** Text segment **
#####
Respondent's complaint in this case is not whether the refrigerators and washers were manufactured, but by whom they were manufactured. As set forth in the undisputed facts, Respondent has admitted that the refrigerators and washers sold by WOM were manufactured at WOM's manufacturing plants from the raw materials, component parts, and supplies purchased by WOM using the equipment and tooling purchased by WOM, albeit by employees leased by WOM rather than hired directly by WOM. It defies logic for Respondent to argue that somehow "the property sold is in effect not the property which it purchased" if WOM hired the employees directly in the Ramos and Horizon Manufacturing Plants, but the refrigerators and washers magically remain the same property as the purchased raw materials, component parts, and supplies if WOM used leased employees in those same plants.
#####
** Source data **
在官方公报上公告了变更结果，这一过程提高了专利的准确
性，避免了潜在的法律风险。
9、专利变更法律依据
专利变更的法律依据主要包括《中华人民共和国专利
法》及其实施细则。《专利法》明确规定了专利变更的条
#####
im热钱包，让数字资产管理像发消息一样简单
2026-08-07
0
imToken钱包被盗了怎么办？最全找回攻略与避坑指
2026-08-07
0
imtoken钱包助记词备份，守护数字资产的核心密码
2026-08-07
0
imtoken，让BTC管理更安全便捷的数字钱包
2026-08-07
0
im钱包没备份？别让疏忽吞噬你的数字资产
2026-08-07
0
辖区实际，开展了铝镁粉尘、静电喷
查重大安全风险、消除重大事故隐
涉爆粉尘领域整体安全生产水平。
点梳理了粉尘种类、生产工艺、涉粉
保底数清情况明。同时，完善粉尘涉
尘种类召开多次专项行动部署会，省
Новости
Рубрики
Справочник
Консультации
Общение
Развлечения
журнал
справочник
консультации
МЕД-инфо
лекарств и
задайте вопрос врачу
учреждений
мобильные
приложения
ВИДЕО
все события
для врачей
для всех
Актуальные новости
#####
** Instructions **
A - Print the part of the passage on WOM's manufacturing that starts at "Respondent's complaint in" and ends at "those same plants.".
B - For each statement, say whether it agrees with the passage on WOM's manufacturing, and answer yes or no with the deciding words quoted from it: (i) Respondent disputes whether the refrigerators and washers were manufactured at all. (ii) The workers in WOM's plants were leased by WOM rather than hired directly. (iii) WOM purchased the equipment and tooling used in manufacturing.
C - Which manufacturing plants does the passage on WOM's manufacturing name?
The records have no connection to the passage on WOM's manufacturing.

** Results **
A -
Respondent's complaint in this case is not whether the refrigerators and washers were manufactured, but by whom they were manufactured. As set forth in the undisputed facts, Respondent has admitted that the refrigerators and washers sold by WOM were manufactured at WOM's manufacturing plants from the raw materials, component parts, and supplies purchased by WOM using the equipment and tooling purchased by WOM, albeit by employees leased by WOM rather than hired directly by WOM. It defies logic for Respondent to argue that somehow "the property sold is in effect not the property which it purchased" if WOM hired the employees directly in the Ramos and Horizon Manufacturing Plants, but the refrigerators and washers magically remain the same property as the purchased raw materials, component parts, and supplies if WOM used leased employees in those same plants.

B -
(i) No: "Respondent's complaint in this case is not whether the refrigerators and washers were manufactured, but by whom they were manufactured."
(ii) Yes: "albeit by employees leased by WOM rather than hired directly by WOM"
(iii) Yes: "using the equipment and tooling purchased by WOM"

C - The Ramos and Horizon Manufacturing Plants.